OPNsense Forum

Archive => 20.7 Legacy Series => Topic started by: Dueliest on November 21, 2020, 03:52:11 pm

Title: netmap-ipfw or netmap + ipfw?
Post by: Dueliest on November 21, 2020, 03:52:11 pm

Sorry for my ignorance but I have been reading up on this opnsense and its technologies but I cant seem to find documentation about current implementations. It seems the most recent update has enabled netmap across the board but all the attention seems to be on Sensei and Suricata usage. Can anyone tell me if theses changes include the userland version of ipfw or is it still the kernel version?

Reference here: https://github.com/luigirizzo/netmap-ipfw


Also is information like code implementations changes on a per update basis published, and if so where?

Title: Re: netmap-ipfw or netmap + ipfw?
Post by: mimugmail on November 21, 2020, 04:44:55 pm

No changes to ipfw, it's also only used for QoS and Captive Portal, If you use none of them it's not loaded (if shared forwarding is disabled).

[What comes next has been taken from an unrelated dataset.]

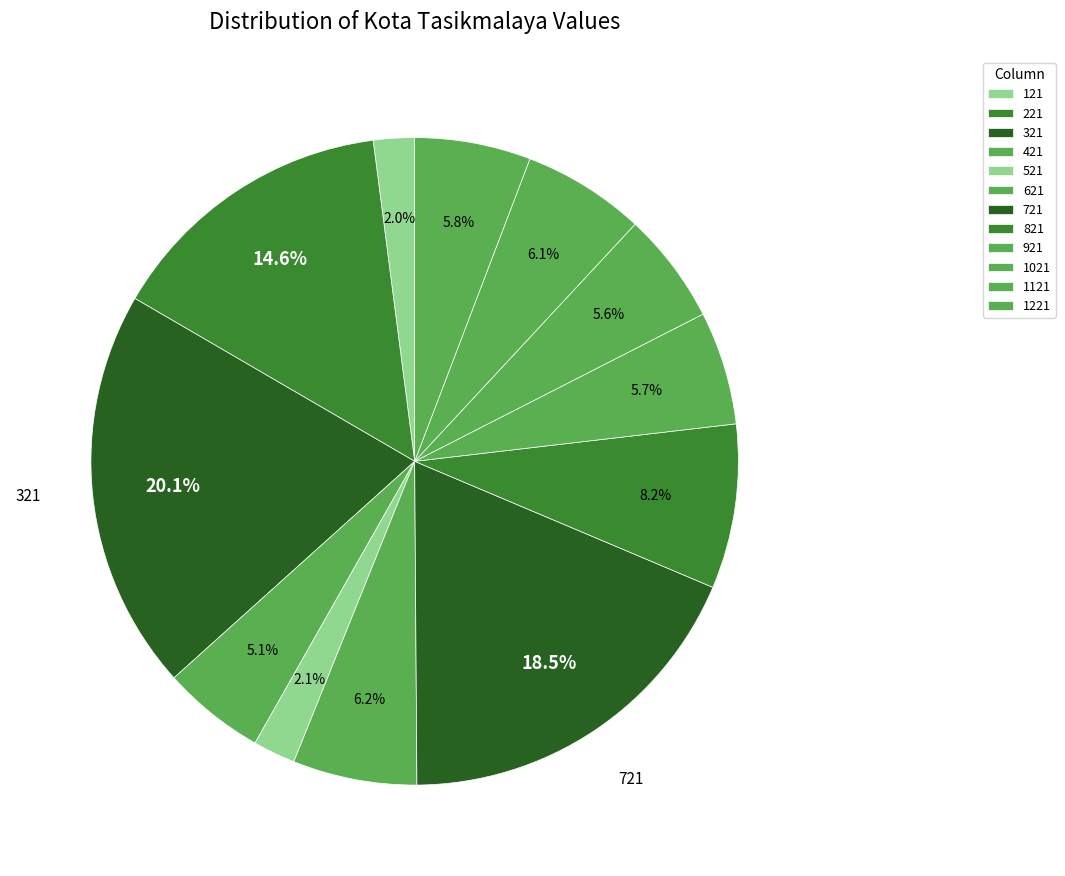

Does 1121 account for over 50% of the chart?

No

Firewall rules are handled by pf which is known not to be fastest implememtation, thats why netmap is only mentioned in combination with suri or sensei

Title: Re: netmap-ipfw or netmap + ipfw?
Post by: Dueliest on November 21, 2020, 10:37:51 pm

I guess the real question then is what is the current system (program, protocol, framework) used for packet IO if not netmap?